Aidan had come away fairly certain he had found his warehouse. Further investigation would have to wait until after today’s outing, a picnic sponsored by the Bath Corporation to familiarize investors with the plans for the Summit Pavilion and entice others to join the venture. Rousseau would be there, too, giving out more samples of his elixir. This time, Aidan intended to partake of his share.
At the crest of the hillside, the scalloped edges of three brightly striped, open-sided pavilions flapped in the breeze. Nearby, the sun flashed on tables laden with platters, silverware, and rows of tumblers and goblets. Earlier, a veritable army of servants had set out from town, armed with blankets, baskets of food, kegs of wine and ale, and barrels of lemonade.
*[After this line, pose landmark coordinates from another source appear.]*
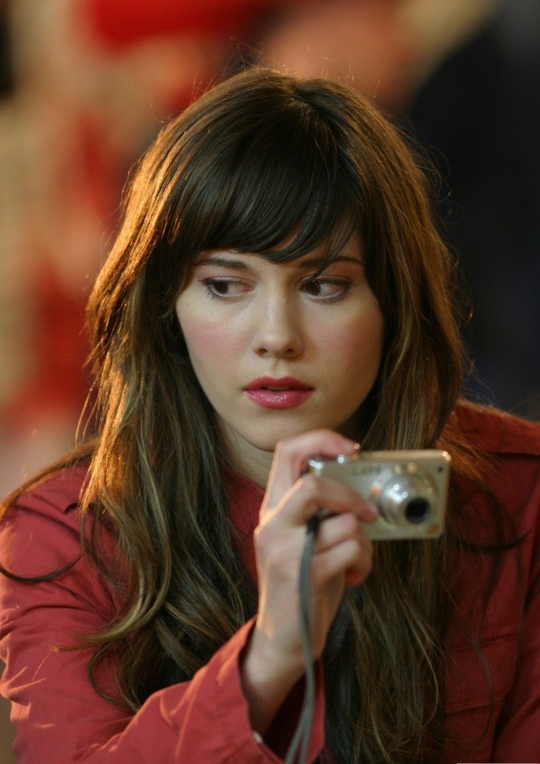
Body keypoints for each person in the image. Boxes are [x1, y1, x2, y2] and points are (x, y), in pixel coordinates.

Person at [1, 67, 539, 764]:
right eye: (226, 285)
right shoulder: (64, 537)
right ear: (165, 310)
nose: (277, 336)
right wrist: (270, 657)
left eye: (324, 285)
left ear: (394, 305)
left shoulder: (519, 491)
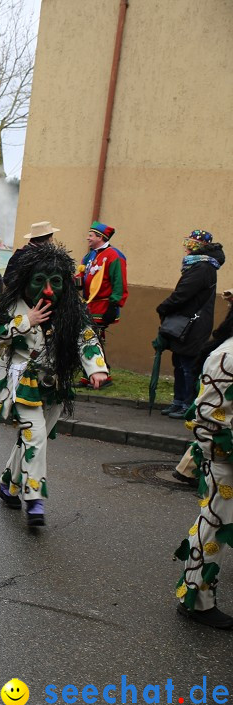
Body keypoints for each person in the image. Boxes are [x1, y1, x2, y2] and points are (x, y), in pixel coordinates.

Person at [0, 243, 108, 527]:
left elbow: (87, 338)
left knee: (33, 438)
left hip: (55, 385)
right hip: (20, 382)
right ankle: (34, 499)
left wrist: (96, 369)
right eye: (40, 282)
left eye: (56, 283)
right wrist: (26, 321)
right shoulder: (12, 305)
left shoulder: (71, 308)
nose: (48, 290)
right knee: (34, 437)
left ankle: (8, 485)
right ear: (27, 280)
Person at [174, 304, 233, 629]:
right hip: (224, 459)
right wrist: (222, 452)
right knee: (214, 523)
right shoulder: (227, 355)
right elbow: (207, 416)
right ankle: (196, 599)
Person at [157, 230, 224, 419]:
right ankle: (177, 401)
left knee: (188, 365)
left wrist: (164, 307)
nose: (187, 248)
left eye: (193, 245)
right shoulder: (197, 266)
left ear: (202, 248)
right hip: (187, 321)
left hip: (194, 323)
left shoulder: (202, 268)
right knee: (178, 362)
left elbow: (183, 293)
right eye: (187, 243)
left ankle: (188, 404)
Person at [77, 221, 127, 387]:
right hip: (89, 305)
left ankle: (102, 376)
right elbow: (82, 277)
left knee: (93, 338)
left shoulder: (115, 256)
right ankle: (89, 375)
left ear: (100, 237)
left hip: (103, 306)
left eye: (90, 235)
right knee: (89, 338)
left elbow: (119, 283)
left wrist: (114, 305)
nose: (87, 238)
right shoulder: (90, 256)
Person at [4, 220, 59, 287]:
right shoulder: (21, 255)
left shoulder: (47, 255)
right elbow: (8, 279)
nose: (52, 240)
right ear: (46, 239)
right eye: (51, 237)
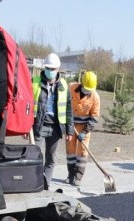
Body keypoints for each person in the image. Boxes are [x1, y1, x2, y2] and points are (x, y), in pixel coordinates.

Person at [32, 53, 73, 188]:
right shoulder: (35, 82)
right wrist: (26, 127)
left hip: (56, 127)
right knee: (35, 157)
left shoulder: (63, 85)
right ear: (45, 68)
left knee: (51, 158)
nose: (50, 71)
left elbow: (68, 109)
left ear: (58, 69)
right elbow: (28, 105)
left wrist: (69, 130)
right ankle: (34, 184)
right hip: (39, 125)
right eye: (48, 68)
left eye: (53, 69)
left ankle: (46, 185)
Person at [66, 71, 100, 186]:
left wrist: (85, 132)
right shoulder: (71, 88)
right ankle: (70, 174)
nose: (88, 91)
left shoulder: (95, 97)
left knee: (82, 152)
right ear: (82, 84)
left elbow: (94, 117)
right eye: (86, 88)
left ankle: (78, 176)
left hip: (84, 127)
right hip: (70, 125)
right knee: (70, 150)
Within minutes Aidan’s cabriolet reached the wide summit and he parked amid a dozen other carriages. He and Fitz helped the Lewes-Parker twins down. A soft breeze ruffled the lace edging their collars and cuffs and sifted through their glossy blond curls.
“Oh, Cousin Aidan, such a villain you are. You haven’t said if you liked our dresses today,” one of the twins—he was forever confusing them—observed with a pout of her rosebud lips.
“That is because I find them too elegant for words.” He escorted the girls beneath a pavilion where blankets had been spread out. Hands stuffed into his trouser pockets, their brother trailed them. Fitz had already set out for the food. Claude Rousseau worked his way along the buffet table as well, picking and choosing judiciously from among the many selections.
Aidan looked for Laurel, and saw her strolling through the next pavilion, stopping to chat and greet acquaintances as she went. She wore cream and rose stripes today, with a wide straw hat covered in tiny silk flowers and a broad velvet ribbon tied beneath her chin.